Cryptanthus cvv. (some cvv.)
Kalanchoe tomentosa 'Chocolate Soldier.'
Philodendron 'Prince of Orange.'
Pilea 'Moon Valley.'
Solenostemon scutellarioides 'Tilt a Whirl.'
I have varying levels of experience with the above set of plants, so my recommendations may be less reliable than usual, just so you know. The three of the above I would recommend most strongly would be Alworthia 'Black Gem,' Philodendron 'Prince of Orange,' and Vriesea splendens. None of them are particularly good in low-light situations, but that's true of everything on the list.
My favorite is the Alworthia: I've had one (and then, later, several) for a long time, and I can't recall them ever being any trouble. The brown color doesn't develop without pretty intense light, but even when they're just green, they're good plants.
Second favorite would have to be Vriesea splendens, which is maybe not the brownest of the plants on the list, but it's also pretty easy to grow.
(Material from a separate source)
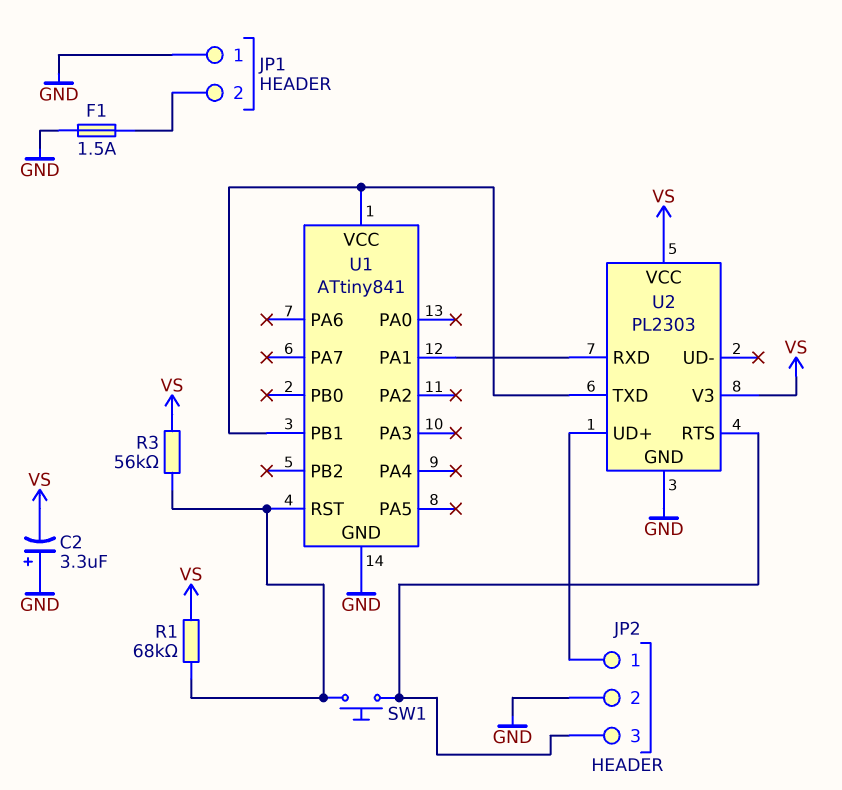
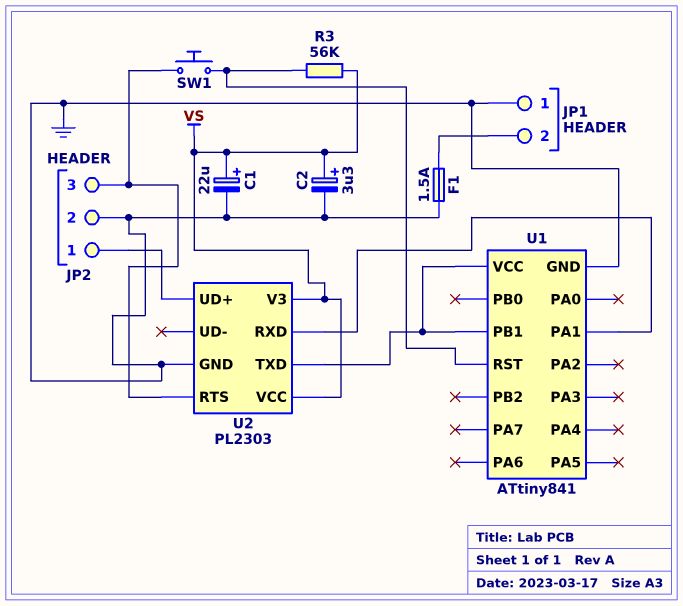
C1: none -> 22uF (plus VS, minus GND)
C2: 3.3uF (plus GND, minus VS) -> 3.3uF (plus VS, minus GND)
R1: 68k (U1/RST, VS) -> none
Easier than its reputation would have you believe, anyway.
Third would be Philodendron 'Prince of Orange,' which is not, technically, a plant I've grown, but I've had the related plants 'Moonlight' and 'Autumn,' and those have both (eventually) become well-behaved citizens of the plant collection. Light was apparently the main issue, though temperature might have been a problem also. 'Autumn' was all but brought back from the dead, i.e., it was restarted from cuttings, and 'Moonlight' has always been pretty-well behaved, but it turned into a rock star when moved to the plant room about a year ago. (Fertilizer, it turns out, is also helpful. I should do a fertilizer post sometime.) I have no reason to think 'Prince of Orange' is significantly worse than the others. The brown coloration is very temporary, and happens somewhere during the leaves' transitions from orange (brand new) to green (old), but if you're not too picky about the definition of "brown," it's in there.
The anti-recommend probably ought to be Lithops spp., but I've been hard on Lithops lately and feel bad going after it a second time. So instead, I will un-recommend Solenostemon scutellarioides 'Tilt-a-Whirl.' I managed to keep a number of coleus indoors over the winter, even propagating them as I went, but even with lots of artificial light, I was unable to keep them from getting leggy and hideous on me (particularly 'Splish Splash'). Though they can be overwintered indoors, and extremely motivated persons can grow them under lights year-round, I don't recommend bringing them inside if there's any chance of growing them outside.
Calathea makoyana, a little
Codiaeum variegatum, some cvv.
some Episcia cvv.
some Gasteria cvv.
some Kohleria cvv. (thanks, Andrew!)
some Pelargonium x hortorum cvv.
Philodendron 'Autumn' (in the same way as for 'Prince of Orange')
Pilea involucrata 'Norfolk' (?)
Polyscias scutellaria, a little bit
Sansevieria kirkii var. pulchra 'Coppertone' (thanks, Karen!)